The internal and external diameters of a hollow metallic hemispherical shell are 6 cm and 10 cm respectively. It is melted and recast into a solid cone of base diameter 14 cm. Find the height of the cone so formed.
Answers
Answer:
Step-by-step explanation:
To answer this question we need to get the volume of the hollow hemispherical metallic shell.
Since it is hollow we need to get the volume of the metallic part.
We need to get the formula of the volume of the hemisphere.
Volume = 2/3πr^3
The volume of the metallic part is :
= Volume of the outer Hemisphere - Volume of inner hemisphere
Volume of outer hemisphere is:
Diameter = 10
Radius = 10/2 = 5
= 2/3 × 3.142 × 5^3 = 261.83 cubic centimeters.
Volume of inner hemisphere :
Diameter = 6
Radius = 6/2 = 3
= 2/3 × 3.142 × 3^3 = 56.556 cubic centimeters.
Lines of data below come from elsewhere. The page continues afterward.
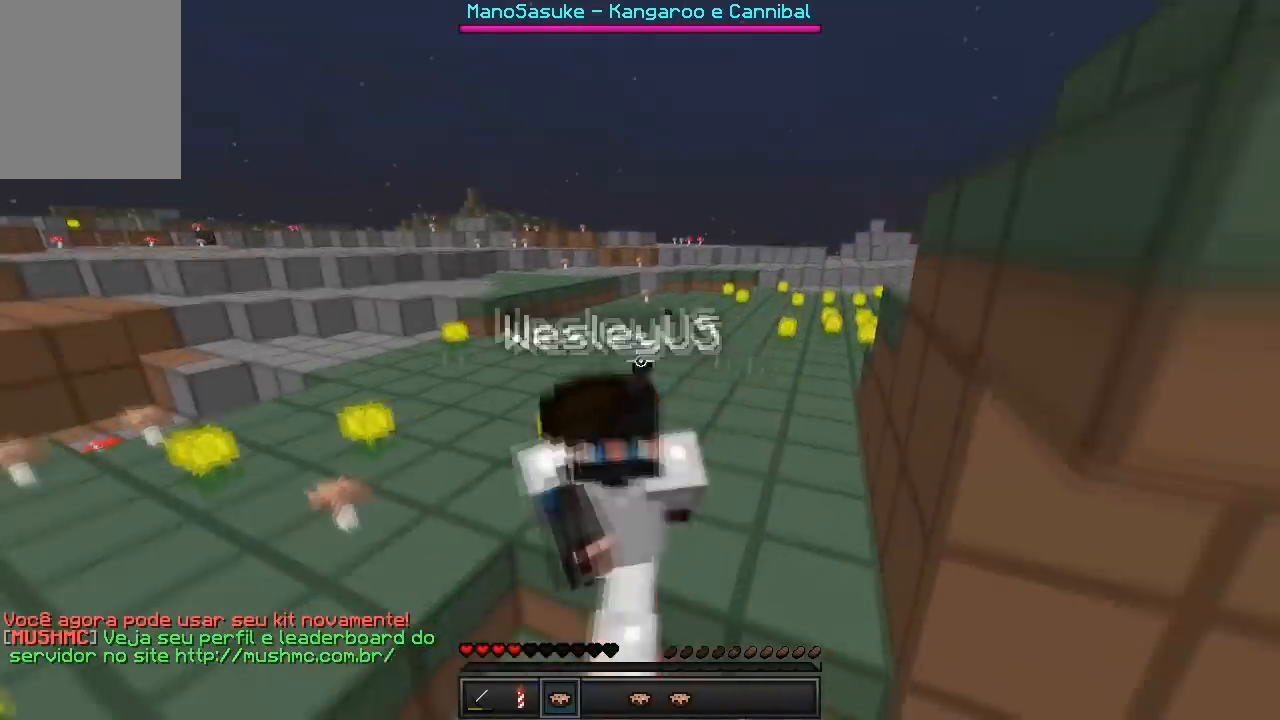
{"keys": ["w"], "events": []}
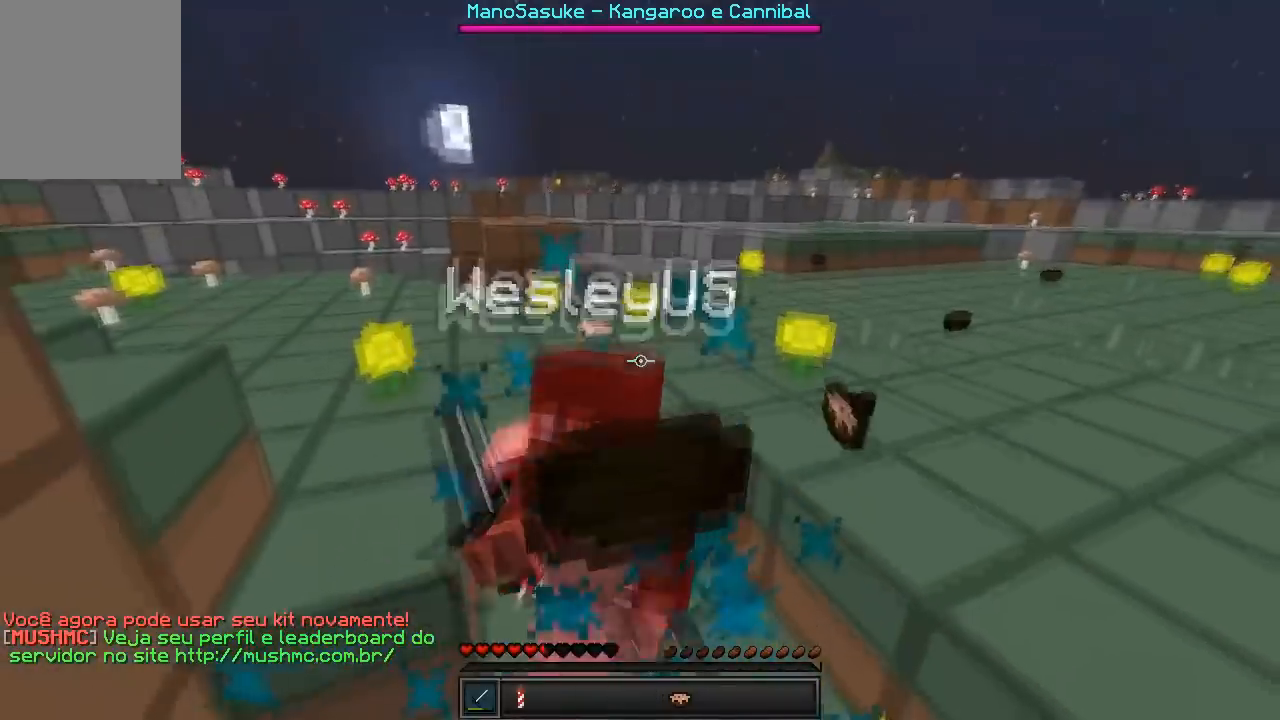
{"keys": ["w"], "events": []}
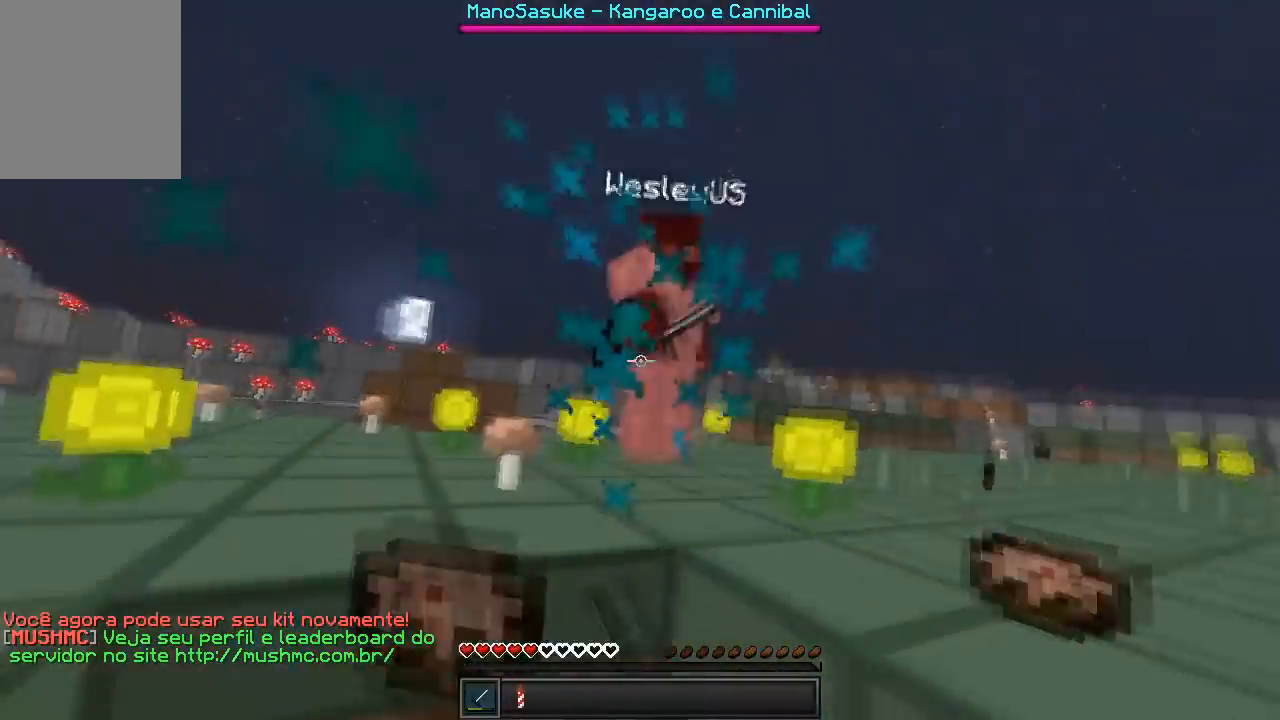
{"keys": [], "events": [[167, "w", "up"]]}
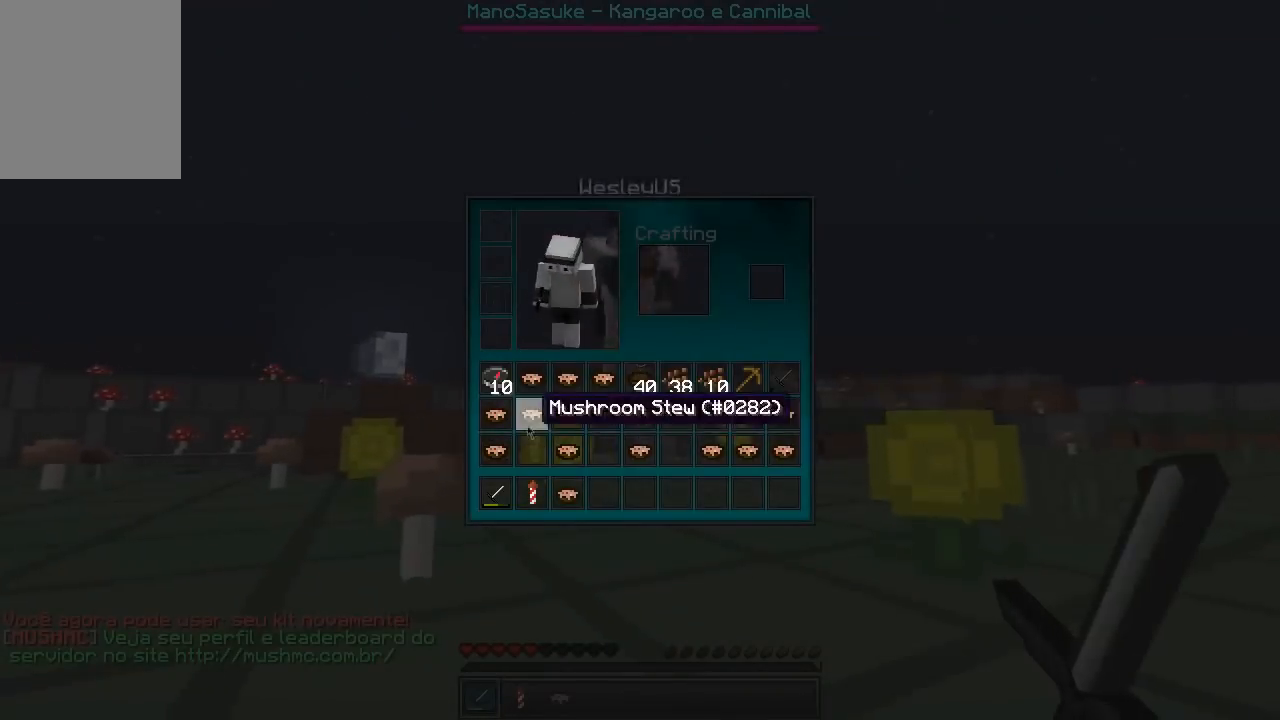
{"keys": [], "events": []}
The volume of the metallic part is :
261.83 - 56.556 = 205.274 cubic centimeters.
This is the volume of the metallic part and it is also the volume of the cone formed.
Volume of a cone = 1/3πr^2h
205.274 = 1/3 × 3.142 × (14/2)^2 × h
205.274 = 51.319h
h = 205.274/51.319
h = 3.99996
This is approximately 4 cm.
The height of the cone is thus :
= 4 cm
The height of cone so formed is 4 cm.